Can you advise what I need to do to fix this issue? Thanks in advance.

Also, all my inks are about 3/4 full.


----------



## NoXid (Apr 4, 2011)

I suggest that you do a manual head cleaning and flush (Google or YouTube). There are head cleaning solutions you can buy to facilitate this, or can use a glass cleaner that contains ammonia (probably not as safe long term for your head, but who really knows). Can also buy syringe/cart setups so you can inject the fluid straight into the head. You'll also need some of those blue paper towels to lay under the head during this process, and to gently rub against it.

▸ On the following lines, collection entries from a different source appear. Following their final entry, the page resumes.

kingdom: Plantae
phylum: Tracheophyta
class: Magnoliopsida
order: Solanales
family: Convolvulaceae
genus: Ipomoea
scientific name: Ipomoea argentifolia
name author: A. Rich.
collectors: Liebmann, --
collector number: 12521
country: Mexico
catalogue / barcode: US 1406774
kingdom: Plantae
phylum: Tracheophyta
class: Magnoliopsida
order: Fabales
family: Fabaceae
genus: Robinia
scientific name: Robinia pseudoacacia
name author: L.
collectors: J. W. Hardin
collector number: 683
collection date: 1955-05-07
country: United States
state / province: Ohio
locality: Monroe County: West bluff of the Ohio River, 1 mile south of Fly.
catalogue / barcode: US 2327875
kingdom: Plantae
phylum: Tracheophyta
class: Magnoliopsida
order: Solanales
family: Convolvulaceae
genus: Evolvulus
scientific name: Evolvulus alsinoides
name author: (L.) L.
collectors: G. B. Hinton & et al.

This video shows how to do it on an Epson Eco Tank:






The process for cart-on-head Epsons is the same, except you hookup the syringe to the spike where the cart connects to the head.


----------



## into the T (Aug 22, 2015)

throw in a different yellow cartridge and see if it works

what is your printer?


----------



## Frogbabies (Jan 20, 2021)

thedutch4 said:


> Hi Everyone!
> 
> I've attached a sample of whats showing when I do a nozzle check. The yellow is not showing like the other colors (it's like half of what the other colors are displaying) and it has broken lines. I've done head cleaning, head flushing (once each). The expiration of the ink is March 2022 and I buy the genuine ink.
> 
> ...


Take out the yellow cartridge and check to see if it is rolling the way it should or if it's stuck higher than it should be. Many times, the solution for us is to just manually tap the feet to get it to roll.


----------